* ASSIGNMENT *
The records that follow need to be output exactly as they are.

* RECORD EXCERPTS *
================================
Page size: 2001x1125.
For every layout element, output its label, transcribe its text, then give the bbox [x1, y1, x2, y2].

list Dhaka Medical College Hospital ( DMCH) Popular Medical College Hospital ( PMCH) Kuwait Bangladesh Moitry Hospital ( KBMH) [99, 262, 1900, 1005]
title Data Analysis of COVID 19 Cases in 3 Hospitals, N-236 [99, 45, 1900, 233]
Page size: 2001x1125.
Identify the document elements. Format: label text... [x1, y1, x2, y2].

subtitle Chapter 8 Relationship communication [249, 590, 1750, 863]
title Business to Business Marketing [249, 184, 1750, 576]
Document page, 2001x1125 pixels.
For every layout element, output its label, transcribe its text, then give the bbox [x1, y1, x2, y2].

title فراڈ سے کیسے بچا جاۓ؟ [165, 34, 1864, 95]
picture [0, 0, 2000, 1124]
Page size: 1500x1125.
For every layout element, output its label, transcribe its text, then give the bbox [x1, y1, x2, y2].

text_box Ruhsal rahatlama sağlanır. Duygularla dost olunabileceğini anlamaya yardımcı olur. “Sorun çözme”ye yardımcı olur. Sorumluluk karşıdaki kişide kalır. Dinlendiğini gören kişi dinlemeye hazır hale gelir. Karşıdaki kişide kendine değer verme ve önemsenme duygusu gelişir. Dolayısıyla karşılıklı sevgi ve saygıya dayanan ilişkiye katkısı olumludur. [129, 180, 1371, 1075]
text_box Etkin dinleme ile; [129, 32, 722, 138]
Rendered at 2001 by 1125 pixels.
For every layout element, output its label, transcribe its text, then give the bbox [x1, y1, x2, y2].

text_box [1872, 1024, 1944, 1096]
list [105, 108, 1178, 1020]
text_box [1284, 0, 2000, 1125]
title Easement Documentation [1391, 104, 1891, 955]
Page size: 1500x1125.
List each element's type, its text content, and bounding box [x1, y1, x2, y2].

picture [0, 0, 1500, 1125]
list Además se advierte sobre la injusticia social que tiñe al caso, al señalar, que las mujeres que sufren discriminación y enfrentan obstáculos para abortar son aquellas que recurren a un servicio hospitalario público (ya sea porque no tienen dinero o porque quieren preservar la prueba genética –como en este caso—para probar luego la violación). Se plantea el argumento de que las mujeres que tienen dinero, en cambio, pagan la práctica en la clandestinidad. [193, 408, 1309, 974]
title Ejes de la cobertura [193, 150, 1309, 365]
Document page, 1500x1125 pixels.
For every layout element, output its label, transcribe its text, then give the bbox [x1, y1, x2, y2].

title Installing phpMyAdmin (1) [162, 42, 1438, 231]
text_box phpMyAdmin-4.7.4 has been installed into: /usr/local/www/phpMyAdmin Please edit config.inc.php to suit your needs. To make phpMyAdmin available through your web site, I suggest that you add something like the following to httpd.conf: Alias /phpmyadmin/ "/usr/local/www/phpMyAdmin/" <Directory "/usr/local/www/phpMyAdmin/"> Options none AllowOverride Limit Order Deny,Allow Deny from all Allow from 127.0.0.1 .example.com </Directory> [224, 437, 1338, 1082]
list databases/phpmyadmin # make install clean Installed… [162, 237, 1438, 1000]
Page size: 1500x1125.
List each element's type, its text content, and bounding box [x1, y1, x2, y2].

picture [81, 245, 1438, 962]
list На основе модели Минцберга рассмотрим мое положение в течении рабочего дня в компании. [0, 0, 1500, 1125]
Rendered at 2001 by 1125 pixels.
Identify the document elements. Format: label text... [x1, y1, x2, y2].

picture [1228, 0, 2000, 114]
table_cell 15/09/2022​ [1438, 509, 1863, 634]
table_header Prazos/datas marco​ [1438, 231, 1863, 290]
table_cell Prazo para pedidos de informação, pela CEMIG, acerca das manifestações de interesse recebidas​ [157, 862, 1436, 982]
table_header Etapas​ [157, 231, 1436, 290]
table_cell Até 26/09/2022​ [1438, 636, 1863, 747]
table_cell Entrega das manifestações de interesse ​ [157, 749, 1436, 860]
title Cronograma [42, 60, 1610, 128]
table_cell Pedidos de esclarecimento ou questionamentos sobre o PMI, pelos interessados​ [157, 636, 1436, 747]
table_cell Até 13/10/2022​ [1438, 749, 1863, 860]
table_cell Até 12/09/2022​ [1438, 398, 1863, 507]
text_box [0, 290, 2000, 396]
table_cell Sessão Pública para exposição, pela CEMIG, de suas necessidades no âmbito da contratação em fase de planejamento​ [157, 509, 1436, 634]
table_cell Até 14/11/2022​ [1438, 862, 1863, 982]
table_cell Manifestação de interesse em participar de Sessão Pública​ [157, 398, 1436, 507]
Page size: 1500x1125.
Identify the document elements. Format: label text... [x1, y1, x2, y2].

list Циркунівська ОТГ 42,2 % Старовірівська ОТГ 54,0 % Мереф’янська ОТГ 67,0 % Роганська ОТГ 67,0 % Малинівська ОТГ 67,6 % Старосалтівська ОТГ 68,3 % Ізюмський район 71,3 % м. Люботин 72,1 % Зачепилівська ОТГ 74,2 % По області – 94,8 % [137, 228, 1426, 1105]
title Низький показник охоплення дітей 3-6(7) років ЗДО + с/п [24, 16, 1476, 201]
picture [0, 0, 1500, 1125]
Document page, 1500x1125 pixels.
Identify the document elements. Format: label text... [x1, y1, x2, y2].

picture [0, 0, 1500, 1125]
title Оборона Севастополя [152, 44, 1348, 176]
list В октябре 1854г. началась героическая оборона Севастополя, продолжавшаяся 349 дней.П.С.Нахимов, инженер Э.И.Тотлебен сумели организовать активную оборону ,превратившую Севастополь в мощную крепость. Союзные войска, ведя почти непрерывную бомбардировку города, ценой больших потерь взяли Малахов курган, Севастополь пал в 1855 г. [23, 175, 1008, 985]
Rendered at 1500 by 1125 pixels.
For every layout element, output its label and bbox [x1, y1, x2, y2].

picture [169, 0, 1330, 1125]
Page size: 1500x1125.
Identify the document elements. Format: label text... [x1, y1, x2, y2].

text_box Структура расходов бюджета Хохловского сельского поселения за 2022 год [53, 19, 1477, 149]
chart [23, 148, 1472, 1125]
================================
* TASK OUTPUT *
Page size: 2001x1125.
For every layout element, output its label, transcribe its text, then give the bbox [x1, y1, x2, y2].

list Dhaka Medical College Hospital ( DMCH) Popular Medical College Hospital ( PMCH) Kuwait Bangladesh Moitry Hospital ( KBMH) [99, 262, 1900, 1005]
title Data Analysis of COVID 19 Cases in 3 Hospitals, N-236 [99, 45, 1900, 233]
Page size: 2001x1125.
Identify the document elements. Format: label text... [x1, y1, x2, y2].

subtitle Chapter 8 Relationship communication [249, 590, 1750, 863]
title Business to Business Marketing [249, 184, 1750, 576]
Document page, 2001x1125 pixels.
For every layout element, output its label, transcribe its text, then give the bbox [x1, y1, x2, y2].

title فراڈ سے کیسے بچا جاۓ؟ [165, 34, 1864, 95]
picture [0, 0, 2000, 1124]
Page size: 1500x1125.
For every layout element, output its label, transcribe its text, then give the bbox [x1, y1, x2, y2].

text_box Ruhsal rahatlama sağlanır. Duygularla dost olunabileceğini anlamaya yardımcı olur. “Sorun çözme”ye yardımcı olur. Sorumluluk karşıdaki kişide kalır. Dinlendiğini gören kişi dinlemeye hazır hale gelir. Karşıdaki kişide kendine değer verme ve önemsenme duygusu gelişir. Dolayısıyla karşılıklı sevgi ve saygıya dayanan ilişkiye katkısı olumludur. [129, 180, 1371, 1075]
text_box Etkin dinleme ile; [129, 32, 722, 138]
Rendered at 2001 by 1125 pixels.
For every layout element, output its label, transcribe its text, then give the bbox [x1, y1, x2, y2].

text_box [1872, 1024, 1944, 1096]
list [105, 108, 1178, 1020]
text_box [1284, 0, 2000, 1125]
title Easement Documentation [1391, 104, 1891, 955]
Page size: 1500x1125.
List each element's type, its text content, and bounding box [x1, y1, x2, y2].

picture [0, 0, 1500, 1125]
list Además se advierte sobre la injusticia social que tiñe al caso, al señalar, que las mujeres que sufren discriminación y enfrentan obstáculos para abortar son aquellas que recurren a un servicio hospitalario público (ya sea porque no tienen dinero o porque quieren preservar la prueba genética –como en este caso—para probar luego la violación). Se plantea el argumento de que las mujeres que tienen dinero, en cambio, pagan la práctica en la clandestinidad. [193, 408, 1309, 974]
title Ejes de la cobertura [193, 150, 1309, 365]
Document page, 1500x1125 pixels.
For every layout element, output its label, transcribe its text, then give the bbox [x1, y1, x2, y2].

title Installing phpMyAdmin (1) [162, 42, 1438, 231]
text_box phpMyAdmin-4.7.4 has been installed into: /usr/local/www/phpMyAdmin Please edit config.inc.php to suit your needs. To make phpMyAdmin available through your web site, I suggest that you add something like the following to httpd.conf: Alias /phpmyadmin/ "/usr/local/www/phpMyAdmin/" <Directory "/usr/local/www/phpMyAdmin/"> Options none AllowOverride Limit Order Deny,Allow Deny from all Allow from 127.0.0.1 .example.com </Directory> [224, 437, 1338, 1082]
list databases/phpmyadmin # make install clean Installed… [162, 237, 1438, 1000]
Page size: 1500x1125.
List each element's type, its text content, and bounding box [x1, y1, x2, y2].

picture [81, 245, 1438, 962]
list На основе модели Минцберга рассмотрим мое положение в течении рабочего дня в компании. [0, 0, 1500, 1125]
Rendered at 2001 by 1125 pixels.
Identify the document elements. Format: label text... [x1, y1, x2, y2].

picture [1228, 0, 2000, 114]
table_cell 15/09/2022​ [1438, 509, 1863, 634]
table_header Prazos/datas marco​ [1438, 231, 1863, 290]
table_cell Prazo para pedidos de informação, pela CEMIG, acerca das manifestações de interesse recebidas​ [157, 862, 1436, 982]
table_header Etapas​ [157, 231, 1436, 290]
table_cell Até 26/09/2022​ [1438, 636, 1863, 747]
table_cell Entrega das manifestações de interesse ​ [157, 749, 1436, 860]
title Cronograma [42, 60, 1610, 128]
table_cell Pedidos de esclarecimento ou questionamentos sobre o PMI, pelos interessados​ [157, 636, 1436, 747]
table_cell Até 13/10/2022​ [1438, 749, 1863, 860]
table_cell Até 12/09/2022​ [1438, 398, 1863, 507]
text_box [0, 290, 2000, 396]
table_cell Sessão Pública para exposição, pela CEMIG, de suas necessidades no âmbito da contratação em fase de planejamento​ [157, 509, 1436, 634]
table_cell Até 14/11/2022​ [1438, 862, 1863, 982]
table_cell Manifestação de interesse em participar de Sessão Pública​ [157, 398, 1436, 507]
Page size: 1500x1125.
Identify the document elements. Format: label text... [x1, y1, x2, y2].

list Циркунівська ОТГ 42,2 % Старовірівська ОТГ 54,0 % Мереф’янська ОТГ 67,0 % Роганська ОТГ 67,0 % Малинівська ОТГ 67,6 % Старосалтівська ОТГ 68,3 % Ізюмський район 71,3 % м. Люботин 72,1 % Зачепилівська ОТГ 74,2 % По області – 94,8 % [137, 228, 1426, 1105]
title Низький показник охоплення дітей 3-6(7) років ЗДО + с/п [24, 16, 1476, 201]
picture [0, 0, 1500, 1125]
Document page, 1500x1125 pixels.
Identify the document elements. Format: label text... [x1, y1, x2, y2].

picture [0, 0, 1500, 1125]
title Оборона Севастополя [152, 44, 1348, 176]
list В октябре 1854г. началась героическая оборона Севастополя, продолжавшаяся 349 дней.П.С.Нахимов, инженер Э.И.Тотлебен сумели организовать активную оборону ,превратившую Севастополь в мощную крепость. Союзные войска, ведя почти непрерывную бомбардировку города, ценой больших потерь взяли Малахов курган, Севастополь пал в 1855 г. [23, 175, 1008, 985]
Rendered at 1500 by 1125 pixels.
For every layout element, output its label and bbox [x1, y1, x2, y2].

picture [169, 0, 1330, 1125]
Page size: 1500x1125.
Identify the document elements. Format: label text... [x1, y1, x2, y2].

text_box Структура расходов бюджета Хохловского сельского поселения за 2022 год [53, 19, 1477, 149]
chart [23, 148, 1472, 1125]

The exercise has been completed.